Grandfather Theodore Byers lives in Kings Mountain, N.C., where Dremiel's roots of perseverance run deep into Tar Heel country.

"I've been through a lot," Dremiel recalls. "I started looking back and seeing all the times when I probably should've crumbled and I didn't, and I think that helped me a little bit. Not only the mental toughness, I've lived to focus more on wrestling. I went through a divorce, went to school, almost died of meningitis [hospitalized for eight days]. Every time it seemed like something should have been enough to make me fall off, I've gotten stronger.

"Then I allowed myself to focus on military career and wrestling, military career and wrestling," Byers said of his recent turnaround. "Sometimes I just run, or run with my dogs, just to clear my mind. And I grew that extra lung I've been looking for so many years."

Inspired by his grandfather, Byers credits the Army World Class Athlete Program for his uncanny drive.

"There aren't too many things out there that gives you the opportunity to pursue your dreams like this," he said. "The Army does that, for sure, but this program is doing so much for me and the other athletes. We appreciate this opportunity, and overall we know the least we can do is win, and win well."

During the past year, Byers has won at the U.S. Nationals, Dave Schultz Memorial International tournament, World Team Trials, World Championships and he recently helped Team USA to its inaugural upset of Cuba's national team.

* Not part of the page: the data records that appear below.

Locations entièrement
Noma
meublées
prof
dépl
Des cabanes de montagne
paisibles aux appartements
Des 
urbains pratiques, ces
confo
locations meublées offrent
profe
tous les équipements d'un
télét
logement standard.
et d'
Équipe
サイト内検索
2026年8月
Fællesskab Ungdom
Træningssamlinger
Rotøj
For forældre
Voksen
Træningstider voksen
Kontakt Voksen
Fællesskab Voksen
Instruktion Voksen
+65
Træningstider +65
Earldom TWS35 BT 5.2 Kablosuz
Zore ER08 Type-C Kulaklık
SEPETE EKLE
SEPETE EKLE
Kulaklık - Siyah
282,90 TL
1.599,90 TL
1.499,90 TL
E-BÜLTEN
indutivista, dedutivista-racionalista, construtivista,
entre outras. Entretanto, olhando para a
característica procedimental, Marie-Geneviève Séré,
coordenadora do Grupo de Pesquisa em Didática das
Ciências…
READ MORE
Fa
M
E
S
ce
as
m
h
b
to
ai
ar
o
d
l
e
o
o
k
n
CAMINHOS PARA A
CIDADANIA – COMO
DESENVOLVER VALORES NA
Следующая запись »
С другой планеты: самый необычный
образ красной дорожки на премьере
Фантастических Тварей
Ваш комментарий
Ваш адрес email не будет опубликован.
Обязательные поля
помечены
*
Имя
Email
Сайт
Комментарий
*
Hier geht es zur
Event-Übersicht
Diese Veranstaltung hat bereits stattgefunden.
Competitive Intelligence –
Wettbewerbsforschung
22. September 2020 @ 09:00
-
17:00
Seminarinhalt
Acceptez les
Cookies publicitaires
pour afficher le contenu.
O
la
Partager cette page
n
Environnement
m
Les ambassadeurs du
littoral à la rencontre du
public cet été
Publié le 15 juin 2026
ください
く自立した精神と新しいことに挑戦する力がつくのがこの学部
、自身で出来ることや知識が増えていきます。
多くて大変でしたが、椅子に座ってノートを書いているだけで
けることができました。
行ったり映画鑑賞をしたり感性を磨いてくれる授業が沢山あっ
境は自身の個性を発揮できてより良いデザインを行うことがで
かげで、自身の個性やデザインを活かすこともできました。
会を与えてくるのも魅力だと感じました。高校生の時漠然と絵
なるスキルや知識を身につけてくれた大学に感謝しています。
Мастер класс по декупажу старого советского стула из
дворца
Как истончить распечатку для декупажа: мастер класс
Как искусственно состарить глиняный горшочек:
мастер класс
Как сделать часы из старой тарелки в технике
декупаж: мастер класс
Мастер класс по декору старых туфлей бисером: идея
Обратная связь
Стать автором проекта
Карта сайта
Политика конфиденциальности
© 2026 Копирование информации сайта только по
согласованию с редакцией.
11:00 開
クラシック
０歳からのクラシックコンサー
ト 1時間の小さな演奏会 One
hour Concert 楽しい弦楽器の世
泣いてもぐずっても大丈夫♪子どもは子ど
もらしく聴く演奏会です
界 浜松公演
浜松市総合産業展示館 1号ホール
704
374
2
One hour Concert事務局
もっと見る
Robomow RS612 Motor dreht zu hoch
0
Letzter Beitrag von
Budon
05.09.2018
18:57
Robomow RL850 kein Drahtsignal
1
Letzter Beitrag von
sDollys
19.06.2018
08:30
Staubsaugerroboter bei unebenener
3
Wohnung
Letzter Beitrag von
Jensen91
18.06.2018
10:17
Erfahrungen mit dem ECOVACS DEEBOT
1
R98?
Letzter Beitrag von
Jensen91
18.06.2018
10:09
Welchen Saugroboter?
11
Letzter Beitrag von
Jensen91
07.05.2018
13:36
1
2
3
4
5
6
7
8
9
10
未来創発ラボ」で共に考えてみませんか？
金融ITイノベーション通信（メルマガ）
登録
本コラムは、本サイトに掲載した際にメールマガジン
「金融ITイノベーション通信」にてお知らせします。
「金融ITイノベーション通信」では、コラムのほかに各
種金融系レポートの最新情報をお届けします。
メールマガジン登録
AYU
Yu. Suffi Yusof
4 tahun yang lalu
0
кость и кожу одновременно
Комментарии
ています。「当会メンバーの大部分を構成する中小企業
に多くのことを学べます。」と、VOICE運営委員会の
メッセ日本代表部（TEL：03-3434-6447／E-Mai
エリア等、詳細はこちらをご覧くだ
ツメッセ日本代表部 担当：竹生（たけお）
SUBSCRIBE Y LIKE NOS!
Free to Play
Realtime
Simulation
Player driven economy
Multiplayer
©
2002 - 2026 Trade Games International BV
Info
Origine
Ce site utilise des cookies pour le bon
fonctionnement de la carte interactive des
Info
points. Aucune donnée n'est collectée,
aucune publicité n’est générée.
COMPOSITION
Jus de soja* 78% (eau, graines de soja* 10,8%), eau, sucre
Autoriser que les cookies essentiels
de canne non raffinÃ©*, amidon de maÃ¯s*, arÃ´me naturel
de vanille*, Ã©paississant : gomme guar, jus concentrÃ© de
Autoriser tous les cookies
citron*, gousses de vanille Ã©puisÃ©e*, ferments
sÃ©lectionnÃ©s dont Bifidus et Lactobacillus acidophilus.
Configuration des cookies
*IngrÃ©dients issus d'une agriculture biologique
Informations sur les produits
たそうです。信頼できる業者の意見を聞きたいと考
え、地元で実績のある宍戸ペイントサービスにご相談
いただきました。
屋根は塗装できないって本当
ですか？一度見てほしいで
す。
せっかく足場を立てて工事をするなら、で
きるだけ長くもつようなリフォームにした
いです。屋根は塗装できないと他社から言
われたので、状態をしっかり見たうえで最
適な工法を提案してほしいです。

The Army Athlete of the Year award, he insists, is just as important.

"Coach Lewis got that award years ago and I've always wanted it," he said. "Always, always, always. I was at [Primary Leadership Development Course] when they told me [that I got it], and I was just so happy.

"Even that poster," Byers points to a 2003 All-Army Sports calendar on the wall with a photo of himself wrestling Gardner. "Lieutenant Jerry Jackson had an All-Army poster when I first came in and I've always wanted one. Now I've got one."